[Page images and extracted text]
- - - - - - -

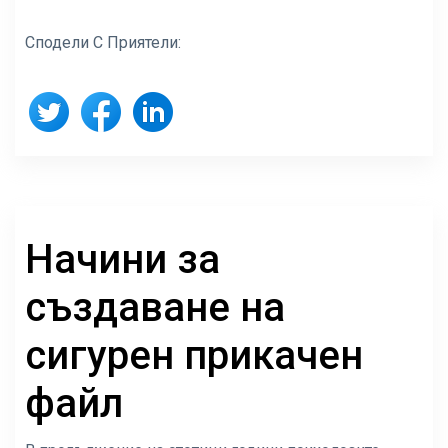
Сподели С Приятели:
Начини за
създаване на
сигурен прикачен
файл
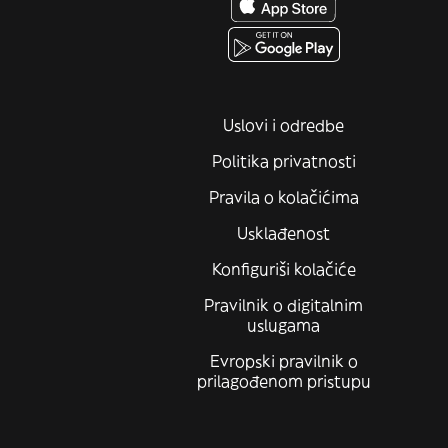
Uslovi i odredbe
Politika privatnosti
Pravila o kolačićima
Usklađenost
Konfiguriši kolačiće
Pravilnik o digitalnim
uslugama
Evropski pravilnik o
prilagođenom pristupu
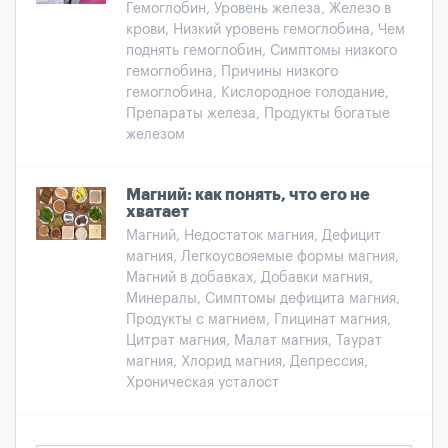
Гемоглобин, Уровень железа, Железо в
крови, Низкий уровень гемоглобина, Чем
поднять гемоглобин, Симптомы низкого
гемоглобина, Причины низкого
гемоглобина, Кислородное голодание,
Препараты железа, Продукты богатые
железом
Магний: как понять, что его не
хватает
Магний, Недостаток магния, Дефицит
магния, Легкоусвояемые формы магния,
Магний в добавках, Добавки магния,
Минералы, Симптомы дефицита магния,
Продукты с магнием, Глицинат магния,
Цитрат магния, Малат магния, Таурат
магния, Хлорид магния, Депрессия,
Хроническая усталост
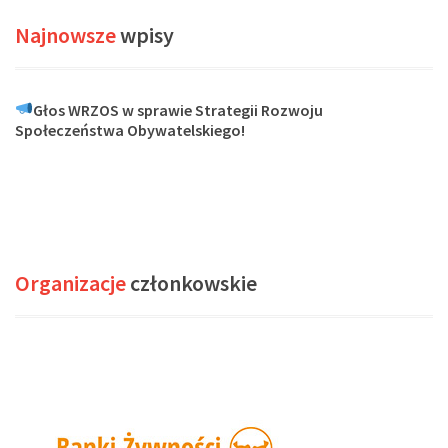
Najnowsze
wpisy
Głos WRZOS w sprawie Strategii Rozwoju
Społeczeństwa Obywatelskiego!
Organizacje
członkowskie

- - - - - - -

▸ **Work instructions**
Please return the lines above exactly, with the pictures omitted.

▸ **Answer to this exercise**
Сподели С Приятели:
Начини за
създаване на
сигурен прикачен
файл
Uslovi i odredbe
Politika privatnosti
Pravila o kolačićima
Usklađenost
Konfiguriši kolačiće
Pravilnik o digitalnim
uslugama
Evropski pravilnik o
prilagođenom pristupu
Гемоглобин, Уровень железа, Железо в
крови, Низкий уровень гемоглобина, Чем
поднять гемоглобин, Симптомы низкого
гемоглобина, Причины низкого
гемоглобина, Кислородное голодание,
Препараты железа, Продукты богатые
железом
Магний: как понять, что его не
хватает
Магний, Недостаток магния, Дефицит
магния, Легкоусвояемые формы магния,
Магний в добавках, Добавки магния,
Минералы, Симптомы дефицита магния,
Продукты с магнием, Глицинат магния,
Цитрат магния, Малат магния, Таурат
магния, Хлорид магния, Депрессия,
Хроническая усталост
Najnowsze
wpisy
Głos WRZOS w sprawie Strategii Rozwoju
Społeczeństwa Obywatelskiego!
Organizacje
członkowskie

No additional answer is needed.